Russian journalist and literary critic

Apollon Filippovich Golovachyov (Аполло́н Фили́ппович Головачёв, 17 July 1831 — 27 October 1877) was a Russian journalist, literary critic, publicist, publisher and editor.

Having debuted as published author in 1860, the Moscow newspaper Nashe Vremya, he went on to contribute to Russkaya Rech, Russky Invalid, and, in particular, Sovremennik which in 1863—1865 he was a secretary of. He went on to co-edit Narodnaya Letopis with Yuliy Zhukovsky, and later worked as staff member for several magazines, including Vek, Birzhevyie Vedomosti, Detskoye Chteniye (edited by his brother Grigory Golovachyov) and Severny Vestnik. In 1865 he purchased the printing facilities and started to publish the works of Russian authors (among them Vasily Kurochkin), as well as translations, including those of John Stuart Mill, Charles Darwin and Pierre-Joseph Proudhon.

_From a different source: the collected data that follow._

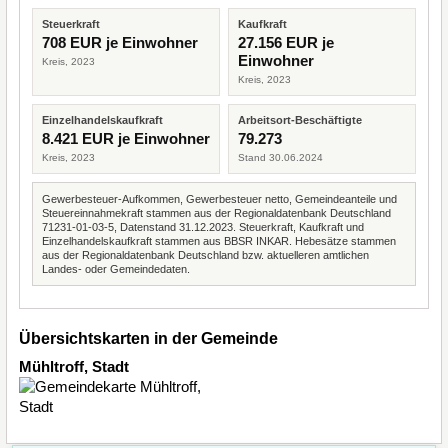
Steuerkraft
Kaufkraft
708 EUR je Einwohner
27.156 EUR je
Einwohner
Kreis, 2023
Kreis, 2023
Einzelhandelskaufkraft
Arbeitsort-Beschäftigte
8.421 EUR je Einwohner
79.273
Kreis, 2023
Stand 30.06.2024
Gewerbesteuer-Aufkommen, Gewerbesteuer netto, Gemeindeanteile und
Steuereinnahmekraft stammen aus der Regionaldatenbank Deutschland
71231-01-03-5, Datenstand 31.12.2023. Steuerkraft, Kaufkraft und
Einzelhandelskaufkraft stammen aus BBSR INKAR. Hebesätze stammen
aus der Regionaldatenbank Deutschland bzw. aktuelleren amtlichen
Landes- oder Gemeindedaten.
Übersichtskarten in der Gemeinde
Mühltroff, Stadt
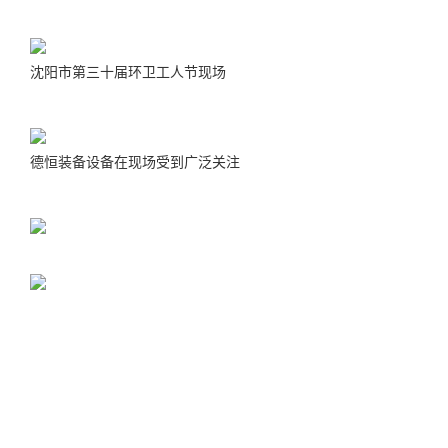
沈阳市第三十届环卫工人节现场
德恒装备设备在现场受到广泛关注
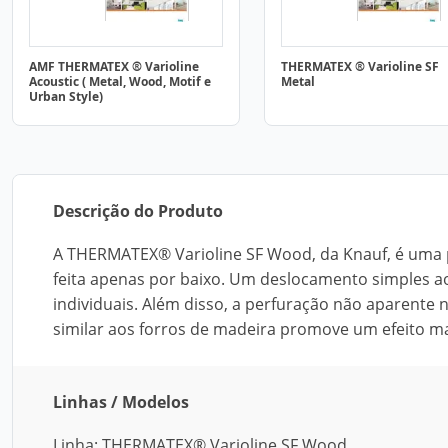
AMF THERMATEX ® Varioline
THERMATEX ® Varioline SF
Acoustic ( Metal, Wood, Motif e
Metal
Urban Style)
Descrição do Produto
A THERMATEX® Varioline SF Wood, da Knauf, é uma p
feita apenas por baixo. Um deslocamento simples ao l
individuais. Além disso, a perfuração não aparente n
similar aos forros de madeira promove um efeito m
Linhas / Modelos
Linha: THERMATEX® Varioline SF Wood.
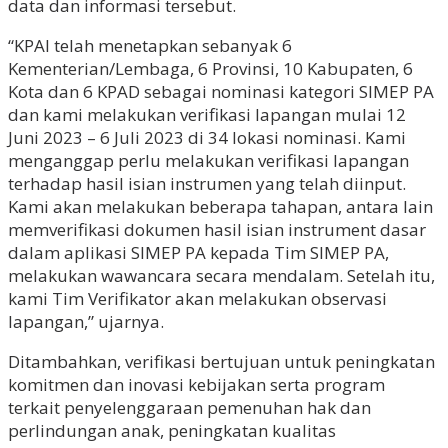
data dan informasi tersebut.
“KPAI telah menetapkan sebanyak 6
Kementerian/Lembaga, 6 Provinsi, 10 Kabupaten, 6
Kota dan 6 KPAD sebagai nominasi kategori SIMEP PA
dan kami melakukan verifikasi lapangan mulai 12
Juni 2023 – 6 Juli 2023 di 34 lokasi nominasi. Kami
menganggap perlu melakukan verifikasi lapangan
terhadap hasil isian instrumen yang telah diinput.
Kami akan melakukan beberapa tahapan, antara lain
memverifikasi dokumen hasil isian instrument dasar
dalam aplikasi SIMEP PA kepada Tim SIMEP PA,
melakukan wawancara secara mendalam. Setelah itu,
kami Tim Verifikator akan melakukan observasi
lapangan,” ujarnya.
Ditambahkan, verifikasi bertujuan untuk peningkatan
komitmen dan inovasi kebijakan serta program
terkait penyelenggaraan pemenuhan hak dan
perlindungan anak, peningkatan kualitas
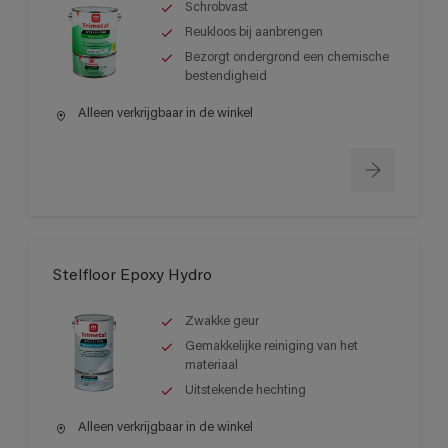
Schrobvast
Reukloos bij aanbrengen
Bezorgt ondergrond een chemische
bestendigheid
Alleen verkrijgbaar in de winkel
Stelfloor Epoxy Hydro
Zwakke geur
Gemakkelijke reiniging van het
materiaal
Uitstekende hechting
Alleen verkrijgbaar in de winkel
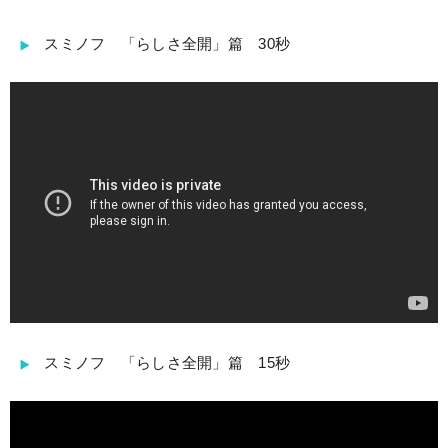
スミノフ 「らしさ全開」篇 30秒
スミノフ 「らしさ全開」篇 15秒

In 1877, at the outset of the Russo-Turkish War, Golovachyov, now terminally ill, went to the frontline as a war correspondent for Severny Vestnik. He died of tuberculosis on 27 October 1877, in Saint Petersburg and was interred in Volkovo Cemetery, the Literatorskiye Mostki section.

In 1866 Golovachyov married Avdotya Panayeva. The novelist Yevdokiya Nagrodskaya (1866–1930) was their daughter.